Chinese Medicine has the potential to treat any condition a person would visit their western M.D. for. Of course, in times of emergency or physical trauma, such as a broken bone or bleeding situation, it is best to go to the nearest emergency hospital, or call 911.
How often does someone need to come in for treatment?
Every patient is different. It is not possible to set one standard that applies to all patients. However, one is able to say that the nature of this medicine is corrective. By that it is meant that this medicine has the ability to retrain ones body to behave properly, in a positive manner, to help keep a person in balance, free of dis-ease. One analogy of how this medicine works is that of house training a young puppy:
When you bring the new puppy home, it is best for the puppy to go outside to relieve itself; however, it does not know that yet. So in the beginning, there are accidents in the house. This is seen as a negative behavior, much like when the body is sick, it is demonstrating a negative behavior of its qi.
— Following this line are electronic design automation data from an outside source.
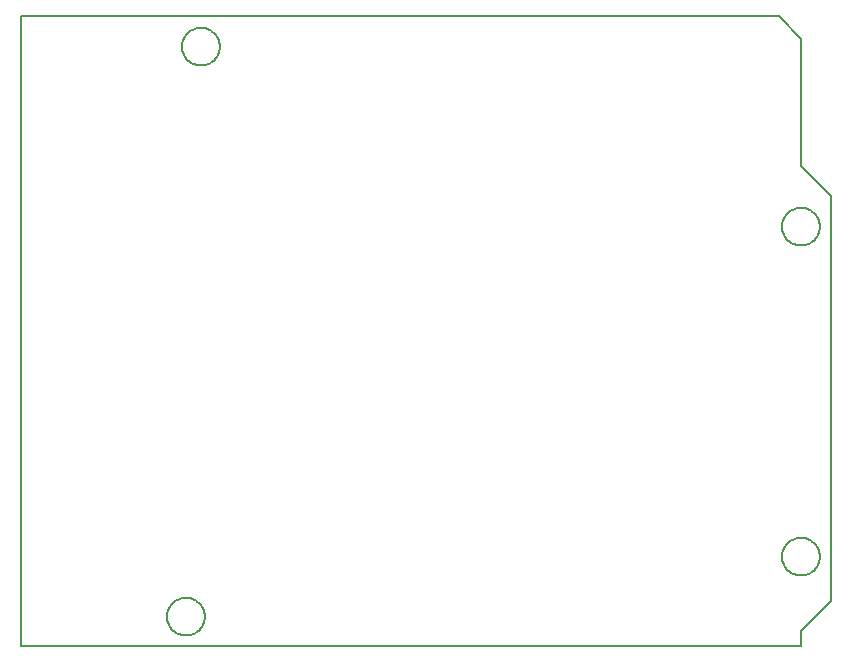
<source format=gm1>
%FSTAX23Y23*%
%MOIN*%
%SFA1B1*%

%IPPOS*%
%ADD19C,0.005000*%
%LNarduino-uno-shield-v2-1*%
%LPD*%
G54D19*
X00662Y02D02*
D01*
X00662Y02004*
X00662Y02008*
X00661Y02013*
X0066Y02017*
X00659Y02021*
X00657Y02025*
X00655Y02029*
X00653Y02033*
X0065Y02037*
X00648Y0204*
X00645Y02043*
X00642Y02046*
X00638Y02049*
X00635Y02052*
X00631Y02054*
X00627Y02056*
X00623Y02058*
X00619Y02059*
X00615Y02061*
X0061Y02062*
X00606Y02062*
X00602Y02062*
X00597*
X00593Y02062*
X00589Y02062*
X00584Y02061*
X0058Y02059*
X00576Y02058*
X00572Y02056*
X00568Y02054*
X00564Y02052*
X00561Y02049*
X00557Y02046*
X00554Y02043*
X00551Y0204*
X00549Y02037*
X00546Y02033*
X00544Y02029*
X00542Y02025*
X0054Y02021*
X00539Y02017*
X00538Y02013*
X00537Y02008*
X00537Y02004*
X00537Y02*
X00537Y01995*
X00537Y01991*
X00538Y01986*
X00539Y01982*
X0054Y01978*
X00542Y01974*
X00544Y0197*
X00546Y01966*
X00549Y01962*
X00551Y01959*
X00554Y01956*
X00557Y01953*
X00561Y0195*
X00564Y01947*
X00568Y01945*
X00572Y01943*
X00576Y01941*
X0058Y0194*
X00584Y01938*
X00589Y01937*
X00593Y01937*
X00597Y01937*
X00602*
X00606Y01937*
X0061Y01937*
X00615Y01938*
X00619Y0194*
X00623Y01941*
X00627Y01943*
X00631Y01945*
X00635Y01947*
X00638Y0195*
X00642Y01953*
X00645Y01956*
X00648Y01959*
X0065Y01962*
X00653Y01966*
X00655Y0197*
X00657Y01974*
X00659Y01978*
X0066Y01982*
X00661Y01986*
X00662Y01991*
X00662Y01995*
X00662Y02*
X02662Y003D02*
D01*
X02662Y00304*
X02662Y00308*
X02661Y00313*
X0266Y00317*
X02659Y00321*
X02657Y00325*
X02655Y00329*
X02653Y00333*
X0265Y00337*
X02648Y0034*
X02645Y00343*
X02642Y00346*
X02638Y00349*
X02635Y00352*
X02631Y00354*
X02627Y00356*
X02623Y00358*
X02619Y00359*
X02615Y00361*
X0261Y00362*
X02606Y00362*
X02602Y00362*
X02597*
X02593Y00362*
X02589Y00362*
X02584Y00361*
X0258Y00359*
X02576Y00358*
X02572Y00356*
X02568Y00354*
X02564Y00352*
X02561Y00349*
X02557Y00346*
X02554Y00343*
X02551Y0034*
X02549Y00337*
X02546Y00333*
X02544Y00329*
X02542Y00325*
X0254Y00321*
X02539Y00317*
X02538Y00313*
X02537Y00308*
X02537Y00304*
X02537Y003*
X02537Y00295*
X02537Y00291*
X02538Y00286*
X02539Y00282*
X0254Y00278*
X02542Y00274*
X02544Y0027*
X02546Y00266*
X02549Y00262*
X02551Y00259*
X02554Y00256*
X02557Y00253*
X02561Y0025*
X02564Y00247*
X02568Y00245*
X02572Y00243*
X02576Y00241*
X0258Y0024*
X02584Y00238*
X02589Y00237*
X02593Y00237*
X02597Y00237*
X02602*
X02606Y00237*
X0261Y00237*
X02615Y00238*
X02619Y0024*
X02623Y00241*
X02627Y00243*
X02631Y00245*
X02635Y00247*
X02638Y0025*
X02642Y00253*
X02645Y00256*
X02648Y00259*
X0265Y00262*
X02653Y00266*
X02655Y0027*
X02657Y00274*
X02659Y00278*
X0266Y00282*
X02661Y00286*
X02662Y00291*
X02662Y00295*
X02662Y003*
X00612Y001D02*
D01*
X00612Y00104*
X00612Y00108*
X00611Y00113*
X0061Y00117*
X00609Y00121*
X00607Y00125*
X00605Y00129*
X00603Y00133*
X006Y00137*
X00598Y0014*
X00595Y00143*
X00592Y00146*
X00588Y00149*
X00585Y00152*
X00581Y00154*
X00577Y00156*
X00573Y00158*
X00569Y00159*
X00565Y00161*
X0056Y00162*
X00556Y00162*
X00552Y00162*
X00547*
X00543Y00162*
X00539Y00162*
X00534Y00161*
X0053Y00159*
X00526Y00158*
X00522Y00156*
X00518Y00154*
X00514Y00152*
X00511Y00149*
X00507Y00146*
X00504Y00143*
X00501Y0014*
X00499Y00137*
X00496Y00133*
X00494Y00129*
X00492Y00125*
X0049Y00121*
X00489Y00117*
X00488Y00113*
X00487Y00108*
X00487Y00104*
X00487Y001*
X00487Y00095*
X00487Y00091*
X00488Y00086*
X00489Y00082*
X0049Y00078*
X00492Y00074*
X00494Y0007*
X00496Y00066*
X00499Y00062*
X00501Y00059*
X00504Y00056*
X00507Y00053*
X00511Y0005*
X00514Y00047*
X00518Y00045*
X00522Y00043*
X00526Y00041*
X0053Y0004*
X00534Y00038*
X00539Y00037*
X00543Y00037*
X00547Y00037*
X00552*
X00556Y00037*
X0056Y00037*
X00565Y00038*
X00569Y0004*
X00573Y00041*
X00577Y00043*
X00581Y00045*
X00585Y00047*
X00588Y0005*
X00592Y00053*
X00595Y00056*
X00598Y00059*
X006Y00062*
X00603Y00066*
X00605Y0007*
X00607Y00074*
X00609Y00078*
X0061Y00082*
X00611Y00086*
X00612Y00091*
X00612Y00095*
X00612Y001*
X02662Y014D02*
D01*
X02662Y01404*
X02662Y01408*
X02661Y01413*
X0266Y01417*
X02659Y01421*
X02657Y01425*
X02655Y01429*
X02653Y01433*
X0265Y01437*
X02648Y0144*
X02645Y01443*
X02642Y01446*
X02638Y01449*
X02635Y01452*
X02631Y01454*
X02627Y01456*
X02623Y01458*
X02619Y01459*
X02615Y01461*
X0261Y01462*
X02606Y01462*
X02602Y01462*
X02597*
X02593Y01462*
X02589Y01462*
X02584Y01461*
X0258Y01459*
X02576Y01458*
X02572Y01456*
X02568Y01454*
X02564Y01452*
X02561Y01449*
X02557Y01446*
X02554Y01443*
X02551Y0144*
X02549Y01437*
X02546Y01433*
X02544Y01429*
X02542Y01425*
X0254Y01421*
X02539Y01417*
X02538Y01413*
X02537Y01408*
X02537Y01404*
X02537Y014*
X02537Y01395*
X02537Y01391*
X02538Y01386*
X02539Y01382*
X0254Y01378*
X02542Y01374*
X02544Y0137*
X02546Y01366*
X02549Y01362*
X02551Y01359*
X02554Y01356*
X02557Y01353*
X02561Y0135*
X02564Y01347*
X02568Y01345*
X02572Y01343*
X02576Y01341*
X0258Y0134*
X02584Y01338*
X02589Y01337*
X02593Y01337*
X02597Y01337*
X02602*
X02606Y01337*
X0261Y01337*
X02615Y01338*
X02619Y0134*
X02623Y01341*
X02627Y01343*
X02631Y01345*
X02635Y01347*
X02638Y0135*
X02642Y01353*
X02645Y01356*
X02648Y01359*
X0265Y01362*
X02653Y01366*
X02655Y0137*
X02657Y01374*
X02659Y01378*
X0266Y01382*
X02661Y01386*
X02662Y01391*
X02662Y01395*
X02662Y014*
X026Y016D02*
Y02025D01*
X02525Y021D02*
X026Y02025D01*
Y0D02*
Y0005D01*
X027Y0015*
Y015*
X026Y016D02*
X027Y015D01*
X0Y0D02*
Y021D01*
Y0D02*
X026D01*
X0Y021D02*
X02525D01*
M02*
</source>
In the first week or so of having this puppy, the owner must remind the puppy of the good or positive behavior of going outside. The owner has to do this several time a day. In time, as the puppy begins to "see" what the owner wants, the puppy starts having fewer accidents in the house, and goes outside more often. As more time passes, the owner finds themselves having to reinforce this good behavior with less frequency. Eventually, there is no other behavior than the positive behavior of the puppy going outside.
In the beginning, the patient may need 1-2, maybe 3 treatments per week. As the body begins to transform from the behavior of dis-ease to the behavior of balance and health, the frequency of visits are reduced accordingly.